The fact of the matter is that no one knows, all we can do is to best guess based on knowledge from the past, disease and social norms of today and trends that might stretch ahead. For example, one school of thought posits that the future will involve a much greater degree of team working. Consequently it is a 'good thing' that dental students are taught alongside other dental care professionals so as to prepare them for the brave new reality. Yet such a scheme hardly finds practical application in the current provision of oral healthcare services, meaning that co-operative skill sets so learnt fall fallow as soon as the individuals have qualified. Another, more extreme variant suggests that all dental care students begin from scratch in the same direction of travel, branching out into dentist, hygienist, therapist and so forth after a certain distance of learning.
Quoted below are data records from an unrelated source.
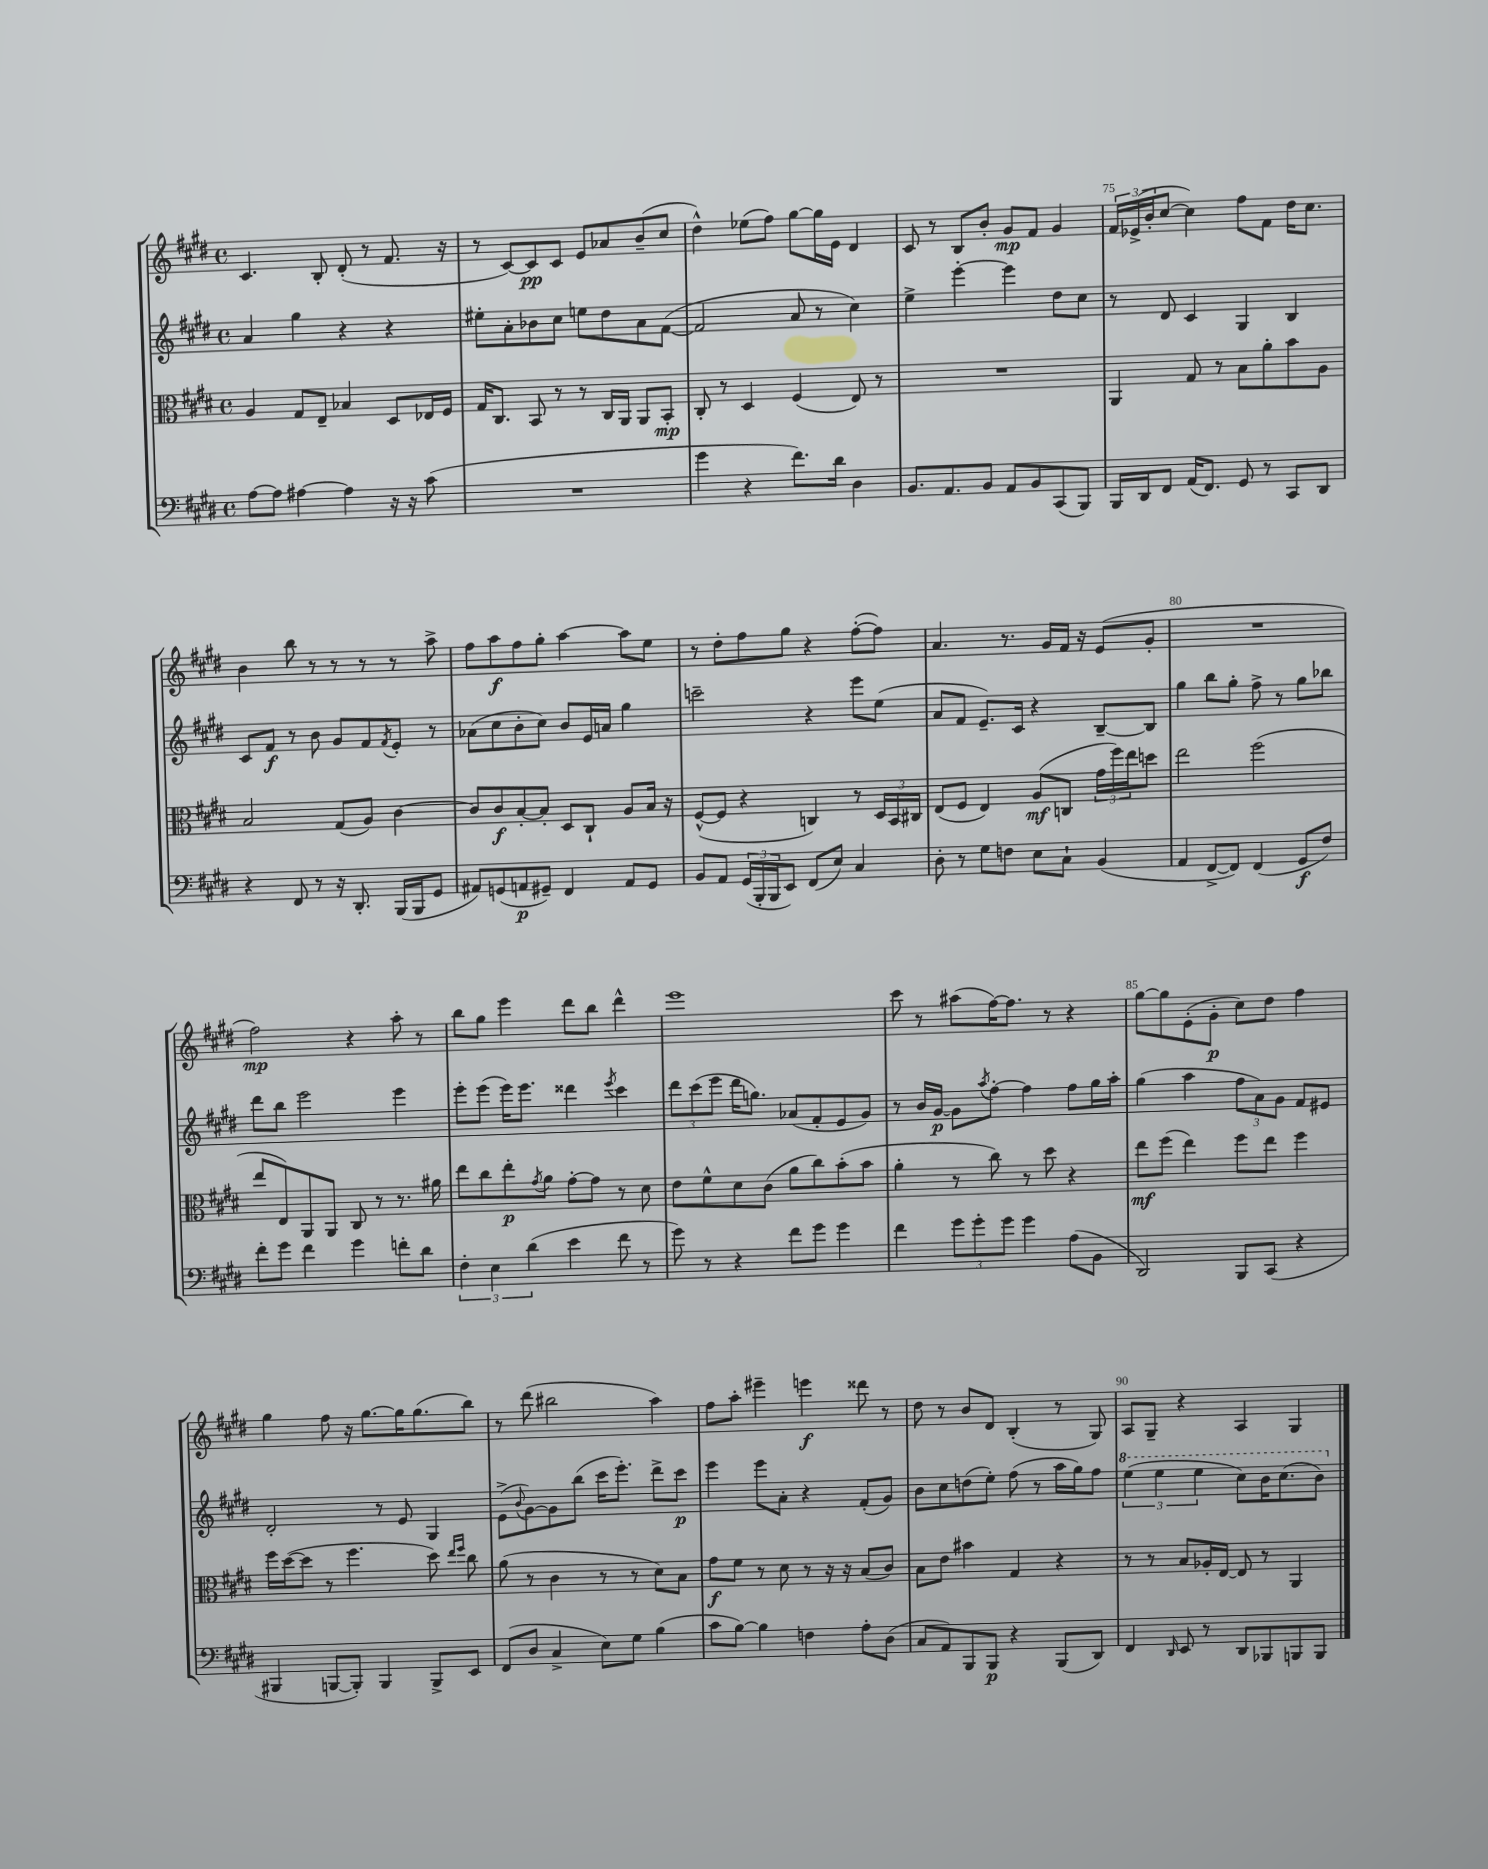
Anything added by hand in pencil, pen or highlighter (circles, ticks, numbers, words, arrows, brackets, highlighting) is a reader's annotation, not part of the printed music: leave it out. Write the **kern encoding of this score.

**kern	**dynam	**kern	**dynam	**kern	**dynam	**kern	**dynam
*part4	*part4	*part3	*part3	*part2	*part2	*part1	*part1
*staff4	*staff4	*staff3	*staff3	*staff2	*staff2	*staff1	*staff1
*clefF4	*	*clefC3	*	*clefG2	*	*clefG2	*
*k[f#c#g#d#]	*	*k[f#c#g#d#]	*	*k[f#c#g#d#]	*	*k[f#c#g#d#]	*
*M4/4	*	*M4/4	*	*M4/4	*	*M4/4	*
*met(c)	*	*met(c)	*	*met(c)	*	*met(c)	*
=71	=71	=71	=71	=71	=71	=71	=71
[8A\L	.	4A/	.	4a/	.	4.c#/	.
8A\J]	.	.	.	.	.	.	.
[4A#X\	.	8G#/L	.	4gg#\	.	.	.
.	.	8E~/J	.	.	.	8B'/	.
4A#\]	.	4B-X/	.	4r	.	(8d#'/	.
.	.	.	.	.	.	8r	.
16r	.	8D#/L	.	4r	.	8.f#/	.
16r	.	.	.	.	.	.	.
(8c#\	.	16E-X/L	.	.	.	.	.
.	.	16F#/JJ	.	.	.	16r	.
=72	=72	=72	=72	=72	=72	=72	=72
1r	.	16G#/KL	.	8ee#X'\L	.	8r	.
.	.	8.C#/J	.	.	.	.	.
.	.	.	.	8a'\	.	[8c#/L)	.
.	.	8BB/	.	8b-X\	.	8c#/]	pp
.	.	8r	.	8cc#\J	.	8c#/J	.
.	.	8r	.	8een\L	.	8e/L	.
.	.	16C#/LL	.	8dd#\	.	8a-X/	.
.	.	16AA/JJ	.	.	.	.	.
.	.	8AA/L	.	8a\	.	(8b~/	.
.	.	8BB'/J	mp	([8f#\J	.	8cc#/J	.
=73	=73	=73	=73	=73	=73	=73	=73
4g#\	.	8C#'/	.	2f#/]	.	4dd#^^\)	.
.	.	8r	.	.	.	.	.
4r	.	4D#/	.	.	.	(8ee-X\L	.
.	.	.	.	.	.	8ff#\J)	.
8.f#\L)	.	(4F#/	.	8a/	.	[8gg#\L	.
.	.	.	.	8r	.	16gg#\L]	.
16d#\Jk	.	.	.	.	.	16e\JJ	.
4D#\	.	8E/)	.	4cc#\)	.	4d#/	.
.	.	8r	.	.	.	.	.
=74	=74	=74	=74	=74	=74	=74	=74
8.BB/L	.	1r	.	4ee^\	.	8c#/	.
.	.	.	.	.	.	8r	.
8.AA/	.	.	.	.	.	.	.
.	.	.	.	[4eee'\	.	8B/L	.
8BB/J	.	.	.	.	.	8b'/J	.
8AA/L	.	.	.	4eee\]	.	8g#/L	mp
8BB/	.	.	.	.	.	8f#/J	.
(8CC#/	.	.	.	8dd#\L	.	4g#/	.
8BBB/J)	.	.	.	8cc#\J	.	.	.
=75	=75	=75	=75	=75	=75	=75	=75
16BBB/LL	.	4AA/	.	8r	.	24f#/LL	.
.	.	.	.	.	.	(24e-X^/	.
16DD#/J	.	.	.	.	.	.	.
.	.	.	.	.	.	24b'/J	.
8FF#/J	.	.	.	8d#/	.	[8cc#/J	.
(16AA/KL	.	8G#/	.	4c#/	.	4cc#\])	.
8.FF#/J)	.	.	.	.	.	.	.
.	.	8r	.	.	.	.	.
8GG#/	.	8B\L	.	4G#/	.	8ff#\L	.
8r	.	8a'\	.	.	.	8f#\J	.
8CC#/L	.	8b\	.	4B/	.	16dd#\KL	.
.	.	.	.	.	.	8.cc#\J	.
8DD#/J	.	8A\J	.	.	.	.	.
!!LO:LB:g=z
=76	=76	=76	=76	=76	=76	=76	=76
4r	.	2B/	.	8c#/L	.	4b\	.
.	.	.	.	8f#/J	f	.	.
8FF#/	.	.	.	8r	.	8bb\	.
8r	.	.	.	8b\	.	8r	.
16r	.	(8G#/L	.	8g#/L	.	8r	.
8.DD#'/	.	.	.	.	.	.	.
.	.	8A/J)	.	8f#/	.	8r	.
.	.	.	.	8qf#/	.	.	.
(16BBB/LL	.	[4c#\	.	8e'/J	.	8r	.
16BBB/J	.	.	.	.	.	.	.
8GG#/J	.	.	.	8r	.	8aa^\	.
=77	=77	=77	=77	=77	=77	=77	=77
8AA#X/L)	.	8c#/L]	.	(8a-X\L	.	8ff#\L	.
(8GGn/	.	8c#/	f	8cc#\	.	8aa\	f
8AAn/	p	[8B'/	.	8b'\	.	8ff#\	.
8GG#X~/J)	.	8B'/J]	.	8cc#\J)	.	8gg#'\J	.
4FF#/	.	8D#/L	.	8b/L	.	[4aa\	.
.	.	8C#`/J	.	16e/L	.	.	.
.	.	.	.	16an/JJ	.	.	.
8AA/L	.	8A/L	.	4gg#\	.	8aa\L]	.
8GG#/J	.	16B/Jk	.	.	.	8ee\J	.
.	.	16r	.	.	.	.	.
=78	=78	=78	=78	=78	=78	=78	=78
8BB/L	.	([8F#^^/L	.	2cccn~\	.	8r	.
8AA/J	.	8F#/J]	.	.	.	8dd#'\L	.
(24GG#/LL	.	4r	.	.	.	8ff#\	.
24BBB'/	.	.	.	.	.	.	.
24BBB/J	.	.	.	.	.	.	.
8EE/J)	.	.	.	.	.	8gg#\J	.
(8FF#/L	.	4Cn/)	.	4r	.	4r	.
8E/J)	.	.	.	.	.	.	.
4C#/	.	8r	.	8eee\L	.	([8ff#'\L	.
.	.	24D#/LL	.	(8ee\J	.	8ff#\J])	.
.	.	24BB/	.	.	.	.	.
.	.	24C#X/JJ	.	.	.	.	.
=79	=79	=79	=79	=79	=79	=79	=79
8D#'\	.	(8E/L	.	8a/L	.	4.a/	.
8r	.	8F#/J	.	8f#/J	.	.	.
8G#\L	.	4E/)	.	8.e~/L)	.	.	.
8Fn\J	.	.	.	.	.	8.r	.
.	.	.	.	16c#/Jk	.	.	.
8E\L	.	(8A/L	mf	4r	.	.	.
.	.	.	.	.	.	16g#/LL	.
8C#`\J	.	8Cn/J	.	.	.	16f#/JJ	.
.	.	.	.	.	.	16r	.
(4BB/	.	24g#\LL	.	[8B~/L	.	(8e/L	.
.	.	24ff#\)	.	.	.	.	.
.	.	24ee\J	.	.	.	.	.
.	.	8ddn\J	.	8B/J]	.	8g#'/J	.
=80	=80	=80	=80	=80	=80	=80	=80
4AA/	.	2ee\	.	4gg#\	.	1r	.
[8FF#^/L	.	.	.	8bb\L	.	.	.
8FF#/J])	.	.	.	8gg#'\J	.	.	.
(4FF#/	.	(2ff#\	.	8ff#^\	.	.	.
.	.	.	.	8r	.	.	.
8GG#/L	f	.	.	8gg#\L	.	.	.
8F#/J)	.	.	.	8bb-X\J	.	.	.
!!LO:LB:g=z
=81	=81	=81	=81	=81	=81	=81	=81
8f#'\L	.	8ee/L	.	8ddd#\L	.	2ff#\)	mp
8g#\J	.	8E/)	.	8bb\J	.	.	.
4f#\	.	8AA/	.	2eee\	.	.	.
.	.	8AA/J	.	.	.	.	.
4g#\	.	8C#/	.	.	.	4r	.
.	.	8r	.	.	.	.	.
8fn'\L	.	8.r	.	4eee\	.	8aa'\	.
8d#\J	.	.	.	.	.	8r	.
.	.	16a#X\	.	.	.	.	.
=82	=82	=82	=82	=82	=82	=82	=82
6F#'\	.	8ee\L	.	8eee'\L	.	8bb\L	.
.	.	8cc#\	.	(8eee\J	.	8gg#\J	.
6E\	.	.	.	.	.	.	.
.	.	8ee'\	p	16eee\KL)	.	4eee\	.
.	.	.	.	8.eee\J	.	.	.
(6d#\	.	.	.	.	.	.	.
.	.	8qg#/	.	.	.	.	.
.	.	8a\J	.	.	.	.	.
4e\	.	[8g#'\L	.	4ddd##X\	.	8ddd#\L	.
.	.	8g#\J]	.	.	.	8bb\J	.
.	.	.	.	8qeee/	.	.	.
8f#\	.	8r	.	4ccc#\	.	4ddd#^^\	.
8r	.	8d#\	.	.	.	.	.
=83	=83	=83	=83	=83	=83	=83	=83
8g#\)	.	8e\L	.	12ddd#\L	.	1eee	.
.	.	.	.	(12ccc#\	.	.	.
8r	.	8f#^^\	.	.	.	.	.
.	.	.	.	12eee\J	.	.	.
4r	.	8d#\	.	16ddd#\KL	.	.	.
.	.	.	.	8.ggn\J)	.	.	.
.	.	(8c#\J	.	.	.	.	.
8f#\L	.	8a\L	.	(8a-X/L	.	.	.
8g#\J	.	8cc#\)	.	8f#'/	.	.	.
4g#\	.	(8b'\	.	8e/	.	.	.
.	.	8b\J	.	8g#/J)	.	.	.
=84	=84	=84	=84	=84	=84	=84	=84
4f#\	.	4a'\	.	8r	.	8ccc#\	.
.	.	.	.	16b/LL	.	8r	.
.	.	.	.	[16g#/JJ	p	.	.
12g#\L	.	8r	.	8g#\L]	.	(8aa#X\L	.
12g#'\	.	.	.	.	.	.	.
.	.	.	.	8qaa/	.	.	.
.	.	8cc#\)	.	[8ff#'\J	.	[16ff#\K)	.
12g#\J	.	.	.	.	.	.	.
.	.	.	.	.	.	8.ff#\J]	.
4g#\	.	8r	.	4ff#\]	.	.	.
.	.	8dd#\	.	.	.	8r	.
(8A\L	.	4r	.	8ff#\L	.	4r	.
8BB\J	.	.	.	16gg#\L	.	.	.
.	.	.	.	16aa'\JJ	.	.	.
=85	=85	=85	=85	=85	=85	=85	=85
2DD#/)	.	8ee\L	mf	(4gg#\	.	[8gg#\L	.
.	.	(8ff#\J	.	.	.	8gg#\]	.
.	.	4ee\)	.	4aa\	.	(8e'\	.
.	.	.	.	.	.	8g#'\J	p
8BBB/L	.	8ff#\L	.	12ff#\L	.	8cc#\L)	.
.	.	.	.	12a\)	.	.	.
(8CC#/J	.	8ee\J	.	.	.	8dd#\J	.
.	.	.	.	12g#\J	.	.	.
4r	.	4ff#\	.	8f#/L	.	4ff#\	.
.	.	.	.	8e#X/J	.	.	.
!!LO:LB:g=z
=86	=86	=86	=86	=86	=86	=86	=86
4BBB#X/	.	16ff#\LL	.	2d#'/	.	4gg#\	.
.	.	([16dd#\J	.	.	.	.	.
.	.	8dd#\J]	.	.	.	.	.
[8BBBn/L	.	8r	.	.	.	8ff#\	.
8BBB'/J])	.	4.ff#\	.	.	.	16r	.
.	.	.	.	.	.	[8.gg#\L	.
4BBB/	.	.	.	8r	.	.	.
.	.	.	.	8e/	.	16gg#\K]	.
.	.	.	.	.	.	(8.gg#\	.
8BBB^/L	.	8dd#\)	.	4G#/	.	.	.
.	.	16qqee/LL	.	.	.	.	.
.	.	16qqff#/JJ	.	.	.	.	.
8EE/J	.	8cc#\	.	.	.	8bb\J)	.
=87	=87	=87	=87	=87	=87	=87	=87
(8FF#/L	.	(8a\	.	(8e^\L	.	8r	.
.	.	.	.	8qqb/	.	.	.
8D#/J	.	8r	.	[8g#\)	.	(8ddd#\	.
4C#^/	.	4c#\	.	8g#\]	.	2bb#X\	.
.	.	.	.	(8bb\J	.	.	.
8E\L)	.	8r	.	16ccc#\KL	.	.	.
.	.	.	.	8.eee'\J)	.	.	.
8G#\J	.	8r	.	.	.	.	.
(4B\	.	8d#\L)	.	8ddd#^\L	.	4aa\)	.
.	.	8B\J	.	8ccc#\J	p	.	.
=88	=88	=88	=88	=88	=88	=88	=88
8c#\L	.	8g#\L	f	4eee\	.	8ff#\L	.
[8B\J)	.	8f#\J	.	.	.	8aa'\J	.
4B\]	.	8r	.	8eee\L	.	4eee#X~\	.
.	.	8d#\	.	8a'\J	.	.	.
4Fn\	.	8r	.	4r	.	4eeen\	f
.	.	16r	.	.	.	.	.
.	.	16r	.	.	.	.	.
8A'\L	.	(8B/L	.	(8f#'/L	.	8ddd##X\	.
(8D#\J	.	8c#/J)	.	8g#/J)	.	8r	.
=89	=89	=89	=89	=89	=89	=89	=89
8C#/L	.	8B\L	.	8b\L	.	8dd#\	.
8AA/)	.	8e\J	.	8cc#\	.	8r	.
8BBB/	.	4b#X\	.	(8ddn\	.	8b/L	.
8BBB/J	p	.	.	8ee'\J)	.	8d#/J	.
4r	.	4G#/	.	(8ff#\	.	(4B'/	.
.	.	.	.	8r	.	.	.
(8BBB/L	.	4r	.	16aa\LL	.	8r	.
.	.	.	.	16gg#\J)	.	.	.
8DD#/J)	.	.	.	8ff#\J	.	8G#/)	.
=90	=90	=90	=90	=90	=90	=90	=90
*	*	*	*	*8va	*	*	*
4FF#/	.	8r	.	(6eee\	.	8A/L	.
.	.	8r	.	.	.	8G#~/J	.
.	.	.	.	6eee\	.	.	.
16qqDD#/	.	.	.	.	.	.	.
8EE/	.	8B/L	.	.	.	4r	.
.	.	.	.	6eee\	.	.	.
8r	.	16A-X'/L	.	.	.	.	.
.	.	[16E/JJ	.	.	.	.	.
8DD#/L	.	8E/]	.	8ccc#\L)	.	4A/	.
8BBB-X/	.	8r	.	16bb\K	.	.	.
.	.	.	.	(8.ccc#\	.	.	.
8BBBn/	.	4AA/	.	.	.	4G#/	.
8BBB/J	.	.	.	8bb\J)	.	.	.
*	*	*	*	*X8va	*	*	*
==	==	==	==	==	==	==	==
*-	*-	*-	*-	*-	*-	*-	*-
Others, focussing on the how as much as the why, advocate the advantages of blended teaching as a mix between face-to face and online learning.1

No curriculum can expand inexorably and tough decisions have to be made

Early on in its chequered history from market place spectacle to respectability, dentistry was learnt on the job by means of apprenticeship. This was seen then, and remains in many walks of life now, as being wholly acceptable and reasonable. Indeed, the progress in the last three or four decades from voluntary to mandatory vocational training through to foundation dentist stands testament to the lasting value of this strand of generational knowledge transfer. Various authors have explored the practical problems of this scenario, such as Hanks et al.,2who concluded that successful negotiation between trainers and trainees was the most successful route to creating rounded and competent clinicians. They further suggested that dialogue between undergraduate and postgraduate dental education systems would help to increase the veracity of this transition, thereby boosting the chances of supporting new graduates in both the early years of their working lives and their longer term career decisions. Questions, questions, questions. Few answers.